▶ THINGS TO DO
A. Transcribe the stretch of the EHR incentives article from "However, the EHR" through "to implement one.".
B. For each statement, say whether it agrees with the EHR incentives article, answering yes or no and quoting the deciding words: (i) In 2008, 55 percent of system hospitals had an EHR capable of physician documentation or computerized physician order entry. (ii) The incentive funds went only to new adopters or hospitals undecided about implementing an EHR system. (iii) The paper was written by researchers from Harvard University.

EHR incentives may have been ineffective, unnecessary, report argues

EHR adoption jumped sharply following the passage of the HITECH Act and the start of EHR incentive payments. In 2008, 48 percent of independent hospitals and 55 percent of system hospitals had an EHR capable of either physician documentation or computerized physician order entry. By 2011, 77 percent of both types of hospitals had at least one of these capabilities.

However, the EHR incentive payments may not have caused some of these hospitals to adopt EHR systems, only possibly moving forward the time at which they did so, according to a new paper published by the National Bureau of Economic Research.

In the paper, four Northwestern University researchers argue at least some of the EHR adoption seen in the years since the HITECH Act was a continuation of a preexisting trend of hospitals and health systems moving toward electronic records. Additionally, the $27 billion in incentive funds was not directed solely at new adopters or those on the fence about implementing an EHR system, meaning part of the money went to hospitals and health systems that already had an EHR system and therefore did not need an incentive to implement one.

Using EHR implementation and incentive payment data, researchers estimated about 67 percent of hospitals would have had either physician documentation or CPOE capabilities by 2011. Since 77 percent of hospitals actually had one of these capabilities by that time, researchers concluded the HITECH Act played a part in fostering adoption among 10 percent of hospitals. However, the researchers also estimated the 77 percent adoption level would have been reached absent of EHR incentive payments by 2013.

▶ SUPPLIED MATERIAL

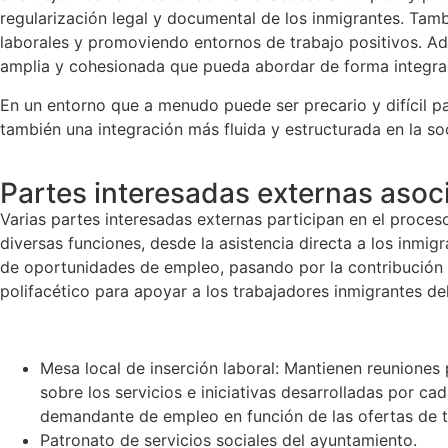
regularización legal y documental de los inmigrantes. Tam
laborales y promoviendo entornos de trabajo positivos. A
amplia y cohesionada que pueda abordar de forma integral 
En un entorno que a menudo puede ser precario y difícil pa
también una integración más fluida y estructurada en la so
Partes interesadas externas asoc
Varias partes interesadas externas participan en el proce
diversas funciones, desde la asistencia directa a los inmig
de oportunidades de empleo, pasando por la contribución a
polifacético para apoyar a los trabajadores inmigrantes del 
Mesa local de inserción laboral: Mantienen reuniones 
sobre los servicios e iniciativas desarrolladas por c
demandante de empleo en función de las ofertas de t
Patronato de servicios sociales del ayuntamiento.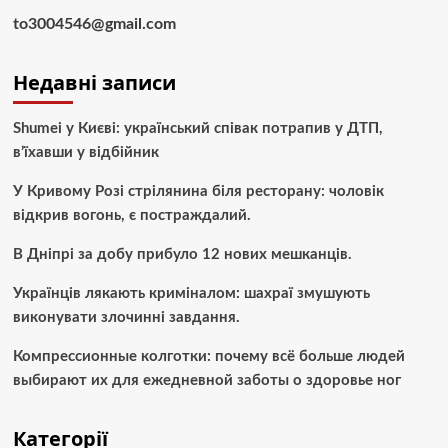
to3004546@gmail.com
Недавні записи
Shumei у Києві: український співак потрапив у ДТП,
в’їхавши у відбійник
У Кривому Розі стрілянина біля ресторану: чоловік
відкрив вогонь, є постраждалий.
В Дніпрі за добу прибуло 12 нових мешканців.
Українців лякають криміналом: шахраї змушують
виконувати злочинні завдання.
Компрессионные колготки: почему всё больше людей
выбирают их для ежедневной заботы о здоровье ног
Категорії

▶ COMPLETED EXERCISE
A.
However, the EHR incentive payments may not have caused some of these hospitals to adopt EHR systems, only possibly moving forward the time at which they did so, according to a new paper published by the National Bureau of Economic Research.

In the paper, four Northwestern University researchers argue at least some of the EHR adoption seen in the years since the HITECH Act was a continuation of a preexisting trend of hospitals and health systems moving toward electronic records. Additionally, the $27 billion in incentive funds was not directed solely at new adopters or those on the fence about implementing an EHR system, meaning part of the money went to hospitals and health systems that already had an EHR system and therefore did not need an incentive to implement one.

B.
(i) Yes: "55 percent of system hospitals had an EHR capable of either physician documentation or computerized physician order entry."
(ii) No: "the $27 billion in incentive funds was not directed solely at new adopters or those on the fence about implementing an EHR system."
(iii) No: "four Northwestern University researchers."